HARRISBURG -- A convicted felon who raised campaign money for Hillary Clinton's Senate campaign said Friday he intends to depose Pennsylvania Gov. Ed Rendell, the former Democratic National Committee chairman, and question him under oath.
Peter F. Paul of Asheville, N.C., contends in court documents that after The Washington Post pursued a story disclosing his felony convictions, Rendell asked him to lie in 2000 to cover up Paul's role in a Hollywood fundraiser he helped sponsor for Clinton.
"He will be deposed. He's a material witness," Paul told the Tribune-Review in a telephone interview.
Court documents allege in a civil lawsuit pending in Los Angeles County Superior Court that "Rendell, on Hillary Rodham Clinton's behalf, asked Paul to lie about the fact Paul had personally paid for the (fundraiser)," and to say that he had not contributed to her campaign.
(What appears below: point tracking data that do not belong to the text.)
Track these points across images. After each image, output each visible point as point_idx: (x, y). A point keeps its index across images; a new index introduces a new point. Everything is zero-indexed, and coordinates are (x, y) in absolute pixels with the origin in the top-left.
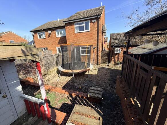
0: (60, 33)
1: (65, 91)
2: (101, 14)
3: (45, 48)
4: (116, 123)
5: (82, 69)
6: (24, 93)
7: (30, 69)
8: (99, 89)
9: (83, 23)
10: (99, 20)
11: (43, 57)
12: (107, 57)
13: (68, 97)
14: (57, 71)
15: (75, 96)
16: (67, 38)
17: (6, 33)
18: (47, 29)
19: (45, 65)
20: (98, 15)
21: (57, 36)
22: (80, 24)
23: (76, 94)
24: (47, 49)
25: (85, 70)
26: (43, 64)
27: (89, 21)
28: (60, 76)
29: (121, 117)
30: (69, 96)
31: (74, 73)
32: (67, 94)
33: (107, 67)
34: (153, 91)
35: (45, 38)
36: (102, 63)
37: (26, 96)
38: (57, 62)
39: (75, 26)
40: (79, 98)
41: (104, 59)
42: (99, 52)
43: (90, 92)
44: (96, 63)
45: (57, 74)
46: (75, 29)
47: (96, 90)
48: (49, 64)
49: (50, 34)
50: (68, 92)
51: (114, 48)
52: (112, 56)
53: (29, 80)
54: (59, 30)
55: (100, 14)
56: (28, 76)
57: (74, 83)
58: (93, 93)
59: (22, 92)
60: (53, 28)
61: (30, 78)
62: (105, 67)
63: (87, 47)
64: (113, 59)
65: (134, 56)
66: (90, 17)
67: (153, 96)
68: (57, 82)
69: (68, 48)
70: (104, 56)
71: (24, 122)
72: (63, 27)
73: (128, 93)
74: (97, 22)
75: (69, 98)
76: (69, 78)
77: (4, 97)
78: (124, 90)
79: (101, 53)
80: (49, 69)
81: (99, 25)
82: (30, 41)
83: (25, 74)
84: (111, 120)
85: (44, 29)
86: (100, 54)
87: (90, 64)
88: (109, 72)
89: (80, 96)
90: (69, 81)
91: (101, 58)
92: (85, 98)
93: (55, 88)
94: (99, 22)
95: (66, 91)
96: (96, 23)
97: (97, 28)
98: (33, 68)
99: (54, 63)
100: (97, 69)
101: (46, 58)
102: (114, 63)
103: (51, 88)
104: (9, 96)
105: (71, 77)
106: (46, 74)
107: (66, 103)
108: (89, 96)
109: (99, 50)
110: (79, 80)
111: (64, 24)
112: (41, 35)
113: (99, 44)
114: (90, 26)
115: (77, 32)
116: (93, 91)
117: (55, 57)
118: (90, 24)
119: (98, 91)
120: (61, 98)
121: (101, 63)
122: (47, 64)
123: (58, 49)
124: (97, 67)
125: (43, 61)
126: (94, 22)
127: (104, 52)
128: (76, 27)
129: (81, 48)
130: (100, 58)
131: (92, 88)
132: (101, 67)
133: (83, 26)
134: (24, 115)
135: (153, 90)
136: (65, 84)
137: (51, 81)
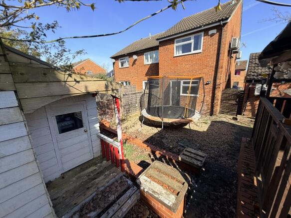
0: (151, 58)
1: (146, 145)
2: (228, 18)
3: (126, 82)
4: (217, 208)
5: (178, 118)
6: (101, 133)
7: (107, 110)
8: (200, 153)
9: (190, 39)
10: (225, 29)
11: (124, 95)
12: (234, 102)
13: (149, 154)
14: (140, 117)
15: (160, 155)
16: (160, 67)
17: (84, 61)
18: (132, 53)
19: (125, 106)
20: (223, 20)
21: (146, 62)
22: (184, 41)
23: (161, 153)
24: (129, 83)
25: (182, 121)
26: (123, 104)
27: (203, 34)
28: (143, 125)
29: (231, 203)
30: (151, 154)
31: (164, 123)
32: (148, 150)
33: (233, 122)
34: (277, 159)
35: (128, 66)
36: (222, 112)
37: (102, 136)
38: (140, 104)
39: (176, 45)
40: (165, 159)
41: (227, 104)
42: (216, 91)
43: (184, 154)
44: (209, 111)
45: (139, 121)
46: (175, 50)
47: (194, 154)
48: (129, 105)
49: (136, 60)
50: (150, 148)
51: (253, 84)
52: (248, 99)
53: (104, 123)
54: (149, 54)
55: (228, 16)
56: (104, 118)
57: (162, 138)
58: (188, 156)
59: (99, 131)
60: (142, 50)
61: (106, 121)
62: (227, 121)
63: (191, 81)
64: (249, 108)
65: (285, 101)
66: (204, 26)
67: (277, 167)
68: (138, 132)
69: (160, 83)
70: (229, 100)
71: (98, 163)
72: (155, 48)
73: (252, 168)
74: (218, 33)
75: (150, 157)
76: (155, 130)
77: (85, 132)
78: (247, 162)
79: (223, 94)
80: (130, 112)
81: (223, 40)
82: (109, 71)
83: (100, 115)
84: (211, 202)
85: (128, 54)
86: (219, 94)
87: (194, 112)
88: (235, 131)
89: (167, 157)
90: (155, 134)
91: (221, 102)
92: (174, 161)
93: (133, 139)
94: (223, 33)
95: (148, 146)
96: (216, 37)
97: (217, 46)
98: (110, 109)
99: (136, 105)
100: (209, 122)
101: (126, 96)
102: (250, 116)
103: (128, 138)
104: (88, 132)
105: (159, 129)
106: (124, 120)
107: (146, 161)
108: (180, 159)
109: (217, 87)
110: (171, 136)
111: (157, 43)
112: (123, 62)
113: (219, 75)
114: (204, 42)
115: (178, 55)
116: (189, 154)
117: (139, 96)
118: (204, 39)
119: (198, 155)
120: (140, 154)
121: (220, 113)
122: (127, 105)
123: (145, 83)
124: (209, 120)
125: (122, 100)
126: (212, 35)
127: (230, 91)
128: (177, 47)
129: (182, 82)
130: (218, 102)
131: (189, 149)
132: (218, 120)
133: (191, 44)
134: (99, 157)
135: (278, 157)
136: (148, 137)
137: (130, 130)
"The governor did not ask or tell Mr. Paul to lie in any manner, shape or form," said Rendell's spokesman Chuck Ardo. "Mr. Paul's legal history was not known to the governor until it surfaced in media reports."
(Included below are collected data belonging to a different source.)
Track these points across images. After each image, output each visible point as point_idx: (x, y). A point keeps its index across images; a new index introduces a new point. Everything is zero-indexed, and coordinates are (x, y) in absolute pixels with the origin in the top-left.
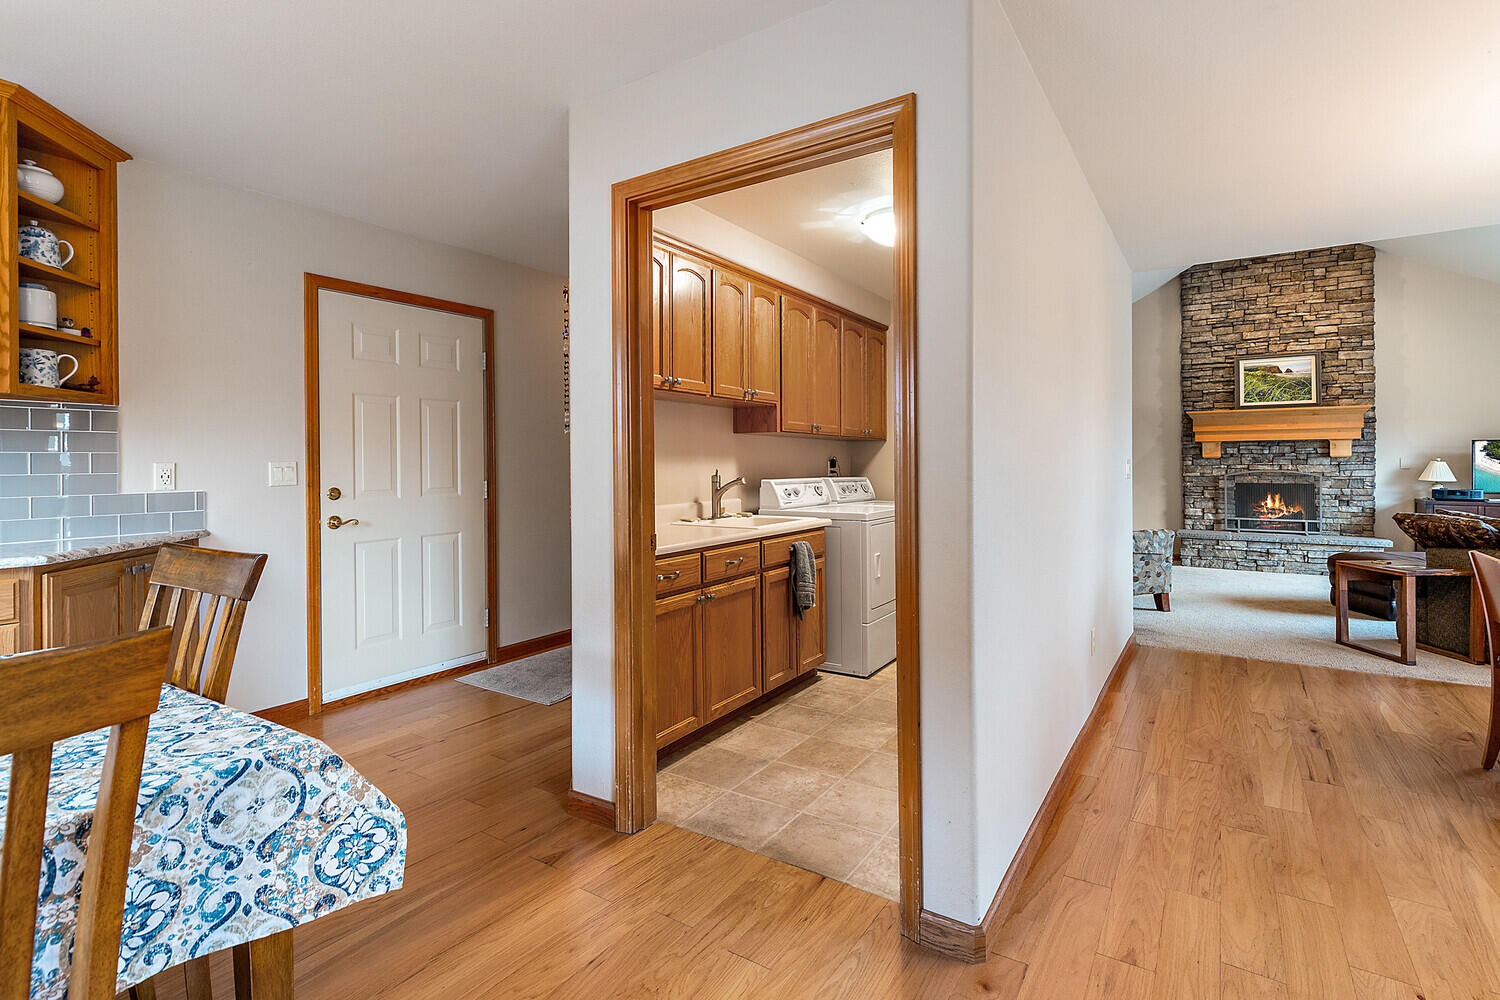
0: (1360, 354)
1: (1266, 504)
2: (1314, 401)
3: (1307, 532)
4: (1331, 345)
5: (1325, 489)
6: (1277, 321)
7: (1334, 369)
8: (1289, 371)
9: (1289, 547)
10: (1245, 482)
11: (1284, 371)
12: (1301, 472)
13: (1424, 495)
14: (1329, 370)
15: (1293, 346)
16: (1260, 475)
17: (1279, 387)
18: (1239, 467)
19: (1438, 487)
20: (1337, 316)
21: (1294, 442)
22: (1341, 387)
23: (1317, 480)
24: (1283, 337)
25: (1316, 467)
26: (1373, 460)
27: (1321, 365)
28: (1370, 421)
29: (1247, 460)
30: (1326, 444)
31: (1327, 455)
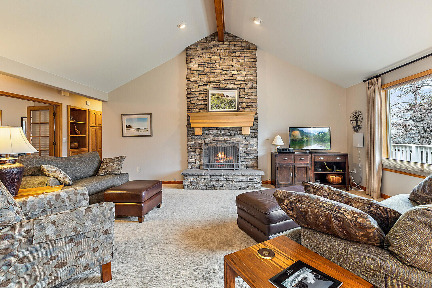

Although Clinton's campaign has said she didn't know about Paul's convictions, he told the Trib, "Of course she knew about it." In court papers, he said it was "impossible" for the Clintons and "their agent" Rendell not to have known about his criminal past, since the Secret Service and the Democratic Party investigated his past.
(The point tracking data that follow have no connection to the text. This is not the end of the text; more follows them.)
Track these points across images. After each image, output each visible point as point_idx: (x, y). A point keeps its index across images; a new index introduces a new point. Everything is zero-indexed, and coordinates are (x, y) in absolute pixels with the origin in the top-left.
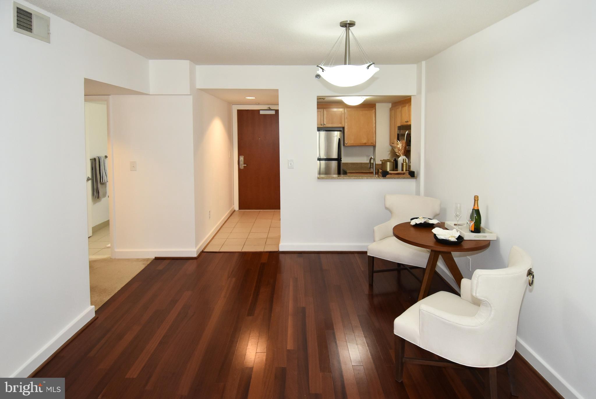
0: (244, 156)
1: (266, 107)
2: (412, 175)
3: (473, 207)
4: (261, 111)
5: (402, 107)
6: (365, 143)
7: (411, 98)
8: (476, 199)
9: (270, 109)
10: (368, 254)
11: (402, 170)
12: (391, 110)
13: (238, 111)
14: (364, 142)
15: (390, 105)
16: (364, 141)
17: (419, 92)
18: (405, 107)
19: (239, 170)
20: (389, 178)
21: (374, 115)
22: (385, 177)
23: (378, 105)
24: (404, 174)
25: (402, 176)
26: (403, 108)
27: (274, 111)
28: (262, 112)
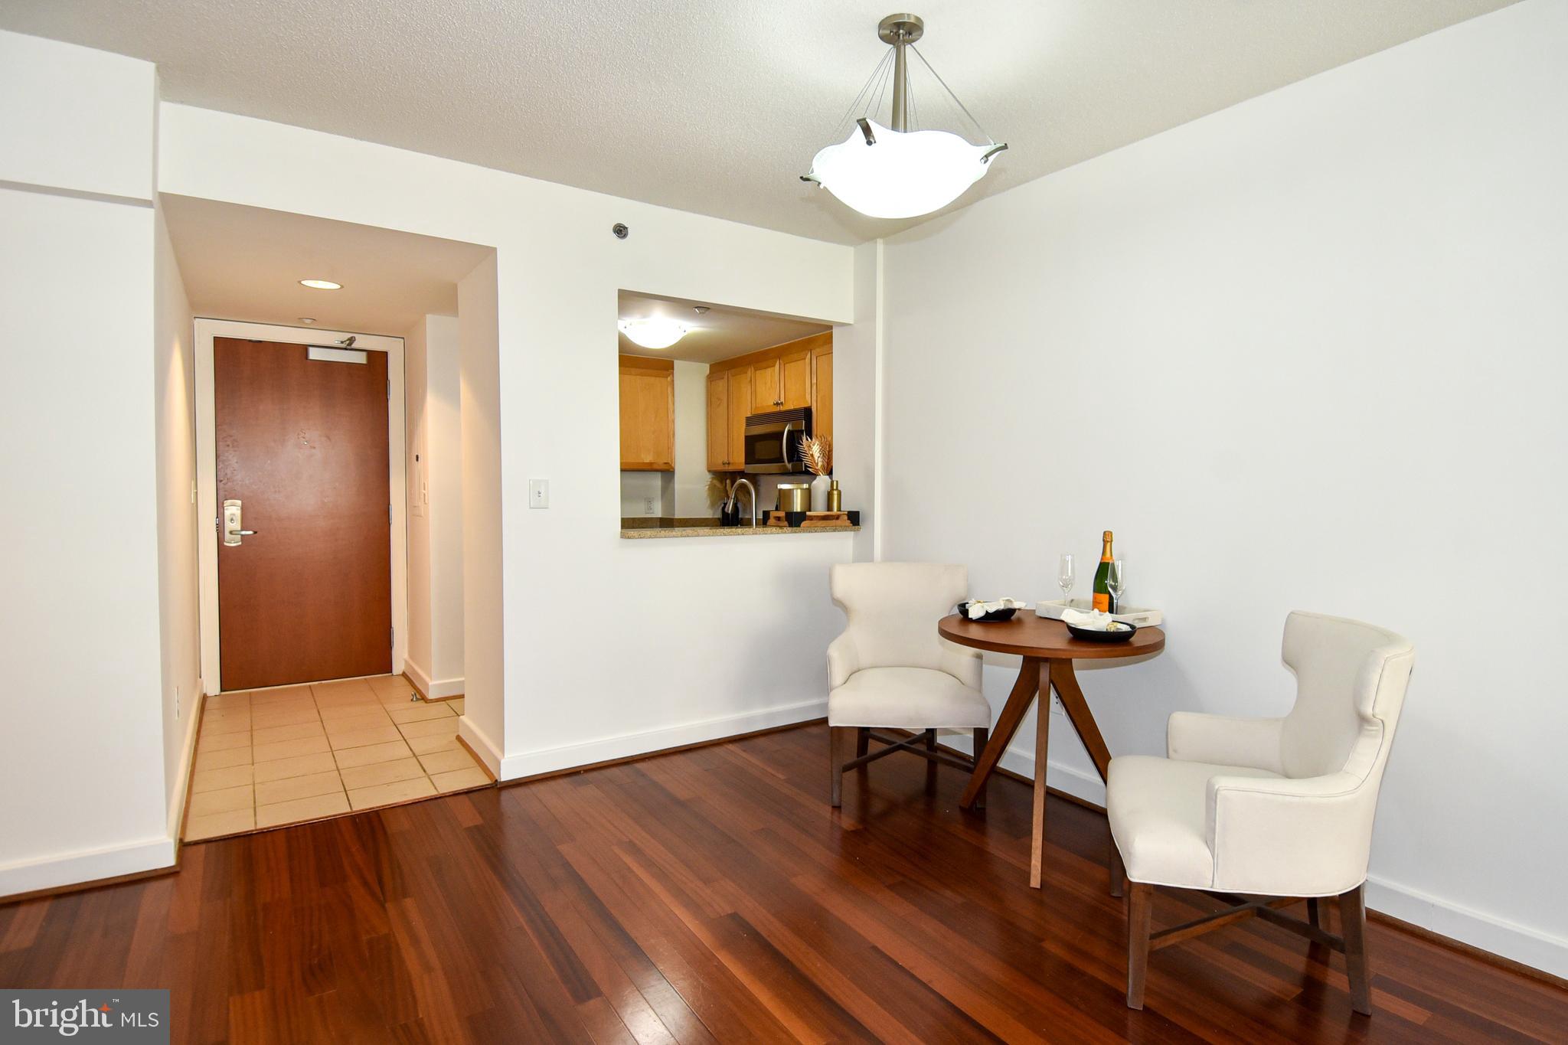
0: (242, 503)
1: (335, 338)
2: (854, 518)
3: (1102, 559)
4: (311, 349)
5: (756, 370)
6: (651, 464)
7: (832, 333)
8: (1107, 538)
9: (349, 345)
10: (832, 723)
11: (829, 508)
12: (711, 378)
13: (218, 341)
14: (648, 461)
15: (706, 368)
16: (647, 458)
17: (867, 313)
18: (769, 370)
19: (222, 551)
20: (809, 530)
21: (669, 389)
22: (799, 526)
23: (677, 364)
24: (838, 517)
25: (834, 522)
26: (757, 372)
27: (364, 354)
28: (314, 354)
The Wall Street Journal yesterday cited Paul's case as evidence of how long campaign finance problems can haunt a public official.
Like other Democratic candidates, Clinton and Rendell received campaign donations from Democratic fundraiser Norman Hsu while he was on the lam from a 1991 business fraud conviction. Rendell said last week he would donate Hsu's $37,000 to charity. He and other candidates said they were unaware of Hsu's no-contest plea in California 15 years ago and his failure to appear for sentencing. Hsu recently skipped bail but was caught by the FBI and faces a hearing next week.
Paul accuses Sen. Clinton and former President Bill Clinton of deceiving him into spending more than $1 million on a 2000 Hollywood fundraiser for her Senate campaign. He contends the Clintons falsely promised that Bill Clinton would become his business associate after leaving office in January 2001 -- and that Rendell, in effect, was an intermediary.
Clinton's attorney David Kendall told the Journal there was no business arrangement discussed or contemplated, and called Paul "the Picasso of con artists." Hillary Clinton was dismissed from the lawsuit. It is pending against the former president.
Neither Kendall nor the Clinton campaign returned calls from the Tribune-Review.
In the 1970s, Paul was convicted for cocaine possession and conspiracy in a financial swindle that he says was aimed at Cuban leader Fidel Castro. Paul pleaded guilty in 2005 to securities fraud in New York.
Rendell "is a key witness" in his case against the Clintons, Paul told the Trib.
In a court statement, Paul alleged that "Rendell reported to me that Bill Clinton said the best way he could justify spending private time with me before he left office, and thereby consider a post-White House business relationship with me, would be if I became a major supporter of Hillary Clinton's Senate campaign."
"Absolutely not," Ardo said. "Mr. Paul and the truth seem to have a very fleeting acquaintance."